Record excerpts
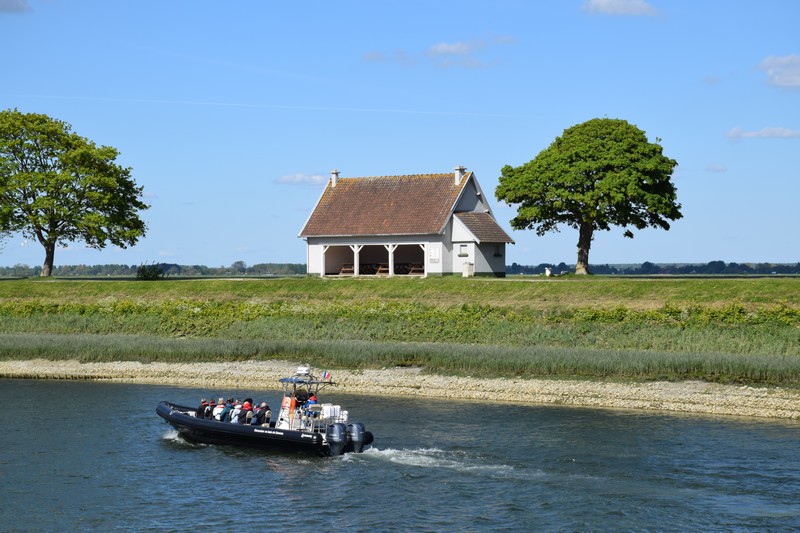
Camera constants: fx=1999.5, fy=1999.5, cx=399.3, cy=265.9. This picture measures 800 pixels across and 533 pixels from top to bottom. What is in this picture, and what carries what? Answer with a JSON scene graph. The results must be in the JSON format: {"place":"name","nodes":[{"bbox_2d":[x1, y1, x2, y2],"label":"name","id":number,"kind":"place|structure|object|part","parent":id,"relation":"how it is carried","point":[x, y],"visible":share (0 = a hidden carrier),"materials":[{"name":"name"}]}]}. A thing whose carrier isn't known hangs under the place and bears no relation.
{"place":"outdoors","nodes":[
{"label":"outdoors","id":0,"kind":"place"},
{"bbox_2d":[0,0,32,12],"label":"cloud","id":1,"kind":"structure","parent":0,"point":[22,5],"materials":[{"name":"grey"}]},
{"bbox_2d":[274,172,326,185],"label":"cloud","id":2,"kind":"structure","parent":0,"point":[290,179],"materials":[{"name":"white"}]},
{"bbox_2d":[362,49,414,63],"label":"cloud","id":3,"kind":"structure","parent":0,"point":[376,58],"materials":[{"name":"white"}]},
{"bbox_2d":[0,0,799,269],"label":"sky","id":4,"kind":"structure","parent":0,"point":[749,257],"materials":[{"name":"blue"}]},
{"bbox_2d":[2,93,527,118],"label":"contrail","id":5,"kind":"object","parent":4,"relation":"in","point":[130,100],"visible":0.83,"materials":[{"name":"white"}]},
{"bbox_2d":[0,378,799,532],"label":"river","id":6,"kind":"structure","parent":0,"point":[791,429],"materials":[{"name":"liquid"}]},
{"bbox_2d":[156,366,373,455],"label":"motorboat","id":7,"kind":"object","parent":6,"relation":"on","point":[165,412],"visible":0.69,"materials":[{"name":"black rubber"}]},
{"bbox_2d":[197,398,209,417],"label":"person","id":8,"kind":"object","parent":7,"relation":"on","point":[204,401],"visible":0.51},
{"bbox_2d":[204,398,216,418],"label":"person","id":9,"kind":"object","parent":7,"relation":"on","point":[210,409],"visible":0.48},
{"bbox_2d":[213,398,225,419],"label":"person","id":10,"kind":"object","parent":7,"relation":"in","point":[218,409],"visible":0.55},
{"bbox_2d":[219,400,232,420],"label":"person","id":11,"kind":"object","parent":7,"relation":"in","point":[226,411],"visible":0.65},
{"bbox_2d":[230,400,243,422],"label":"person","id":12,"kind":"object","parent":7,"relation":"in","point":[238,411],"visible":0.62},
{"bbox_2d":[240,398,252,422],"label":"person","id":13,"kind":"object","parent":7,"relation":"in","point":[248,404],"visible":0.5},
{"bbox_2d":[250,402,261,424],"label":"person","id":14,"kind":"object","parent":7,"relation":"in","point":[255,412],"visible":0.48},
{"bbox_2d":[256,402,270,424],"label":"person","id":15,"kind":"object","parent":7,"relation":"in","point":[265,411],"visible":0.73},
{"bbox_2d":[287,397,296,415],"label":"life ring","id":16,"kind":"object","parent":7,"relation":"attached to","point":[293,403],"visible":0.71,"materials":[{"name":"orange"}]},
{"bbox_2d":[295,365,310,375],"label":"radar dome","id":17,"kind":"object","parent":7,"relation":"on","point":[302,369],"visible":0.94,"materials":[{"name":"white plastic"}]},
{"bbox_2d":[303,394,317,418],"label":"person","id":18,"kind":"object","parent":7,"relation":"on","point":[313,400],"visible":0.42},
{"bbox_2d":[321,370,331,381],"label":"flag","id":19,"kind":"object","parent":7,"relation":"attached to","point":[326,375],"visible":0.9,"materials":[{"name":"white fabric"}]},
{"bbox_2d":[321,405,343,421],"label":"white container","id":20,"kind":"object","parent":7,"relation":"on","point":[329,412],"visible":0.69,"materials":[{"name":"white plastic"}]},
{"bbox_2d":[325,422,346,456],"label":"outboard motor","id":21,"kind":"object","parent":7,"relation":"attached to","point":[335,428],"visible":0.96,"materials":[{"name":"black metal"}]},
{"bbox_2d":[346,421,368,453],"label":"outboard motor","id":22,"kind":"object","parent":7,"relation":"attached to","point":[359,443],"visible":0.86,"materials":[{"name":"black metal"}]},
{"bbox_2d":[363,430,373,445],"label":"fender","id":23,"kind":"object","parent":7,"relation":"attached to","point":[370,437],"visible":0.38,"materials":[{"name":"black rubber"}]},
{"bbox_2d":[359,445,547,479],"label":"wake","id":24,"kind":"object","parent":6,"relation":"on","point":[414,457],"visible":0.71,"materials":[{"name":"white liquid"}]},
{"bbox_2d":[0,357,799,419],"label":"gravel bank","id":25,"kind":"structure","parent":0,"point":[709,395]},
{"bbox_2d":[0,275,799,380],"label":"grass bank","id":26,"kind":"structure","parent":0,"point":[18,282],"materials":[{"name":"green plant"}]},
{"bbox_2d":[0,108,147,275],"label":"tree","id":27,"kind":"object","parent":26,"relation":"on","point":[22,202],"visible":0.98,"materials":[{"name":"green plant"}]},
{"label":"trunk","id":28,"kind":"part","parent":27,"relation":"part of","materials":[{"name":"brown wood"}]},
{"bbox_2d":[135,262,165,279],"label":"shrub","id":29,"kind":"object","parent":26,"relation":"on","point":[147,272],"visible":0.93,"materials":[{"name":"green plant"}]},
{"bbox_2d":[0,334,798,383],"label":"reed bed","id":30,"kind":"object","parent":26,"relation":"on","point":[605,367],"visible":0.76,"materials":[{"name":"green plant"}]},
{"bbox_2d":[0,299,799,334],"label":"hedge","id":31,"kind":"object","parent":26,"relation":"on","point":[464,308],"visible":0.66,"materials":[{"name":"green plant"}]},
{"bbox_2d":[462,262,473,276],"label":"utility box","id":32,"kind":"object","parent":26,"relation":"on","point":[465,272],"visible":0.96,"materials":[{"name":"white"}]},
{"bbox_2d":[544,267,551,276],"label":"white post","id":33,"kind":"object","parent":26,"relation":"on","point":[547,271],"visible":0.95,"materials":[{"name":"white"}]},
{"bbox_2d":[496,117,681,273],"label":"tree","id":34,"kind":"object","parent":26,"relation":"on","point":[551,179],"visible":0.98,"materials":[{"name":"green plant"}]},
{"label":"trunk","id":35,"kind":"part","parent":34,"relation":"part of","materials":[{"name":"brown wood"}]},
{"bbox_2d":[297,166,513,279],"label":"house","id":36,"kind":"structure","parent":0,"point":[465,207],"materials":[{"name":"white paint"}]},
{"bbox_2d":[330,170,339,186],"label":"chimney","id":37,"kind":"object","parent":36,"relation":"on","point":[334,176],"visible":0.72,"materials":[{"name":"white stone"}]},
{"bbox_2d":[337,263,354,274],"label":"picnic table","id":38,"kind":"object","parent":36,"relation":"in","point":[343,269],"visible":0.83,"materials":[{"name":"brown wood"}]},
{"bbox_2d":[359,262,388,274],"label":"picnic table","id":39,"kind":"object","parent":36,"relation":"in","point":[385,271],"visible":0.7,"materials":[{"name":"brown wood"}]},
{"bbox_2d":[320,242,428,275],"label":"porch","id":40,"kind":"object","parent":36,"relation":"in","point":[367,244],"visible":0.59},
{"bbox_2d":[403,263,423,274],"label":"picnic table","id":41,"kind":"object","parent":36,"relation":"in","point":[418,269],"visible":0.73,"materials":[{"name":"brown wood"}]},
{"bbox_2d":[429,246,439,261],"label":"sign","id":42,"kind":"object","parent":36,"relation":"attached to","point":[432,257],"visible":0.97,"materials":[{"name":"white"}]},
{"bbox_2d":[454,165,465,184],"label":"chimney","id":43,"kind":"object","parent":36,"relation":"on","point":[457,174],"visible":0.77,"materials":[{"name":"white paint"}]},
{"bbox_2d":[458,243,468,255],"label":"window","id":44,"kind":"structure","parent":36,"relation":"in","point":[464,249],"materials":[{"name":"white"}]},
{"bbox_2d":[493,245,501,256],"label":"window","id":45,"kind":"structure","parent":36,"relation":"in","point":[495,255],"materials":[{"name":"black"}]},
{"bbox_2d":[427,35,514,67],"label":"cloud","id":46,"kind":"structure","parent":0,"point":[443,48],"materials":[{"name":"white"}]},
{"bbox_2d":[581,0,660,16],"label":"cloud","id":47,"kind":"structure","parent":0,"point":[601,3],"materials":[{"name":"white"}]},
{"bbox_2d":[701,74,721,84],"label":"cloud","id":48,"kind":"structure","parent":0,"point":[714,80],"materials":[{"name":"white"}]},
{"bbox_2d":[704,163,727,171],"label":"cloud","id":49,"kind":"structure","parent":0,"point":[719,168],"materials":[{"name":"white"}]},
{"bbox_2d":[725,126,799,139],"label":"cloud","id":50,"kind":"structure","parent":0,"point":[752,134],"materials":[{"name":"white"}]},
{"bbox_2d":[758,54,799,89],"label":"cloud","id":51,"kind":"structure","parent":0,"point":[786,78],"materials":[{"name":"white"}]},
{"label":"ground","id":52,"kind":"structure","parent":0},
{"bbox_2d":[0,261,310,277],"label":"tree line","id":53,"kind":"object","parent":52,"relation":"on","point":[257,268],"visible":0.62,"materials":[{"name":"green plant"}]},
{"bbox_2d":[502,261,799,275],"label":"tree line","id":54,"kind":"object","parent":52,"relation":"on","point":[628,268],"visible":0.62,"materials":[{"name":"green plant"}]}
]}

What you have to do
In the listing above, find every line with the word "plastic" and copy it.

Exercise solution
{"bbox_2d":[295,365,310,375],"label":"radar dome","id":17,"kind":"object","parent":7,"relation":"on","point":[302,369],"visible":0.94,"materials":[{"name":"white plastic"}]},
{"bbox_2d":[321,405,343,421],"label":"white container","id":20,"kind":"object","parent":7,"relation":"on","point":[329,412],"visible":0.69,"materials":[{"name":"white plastic"}]},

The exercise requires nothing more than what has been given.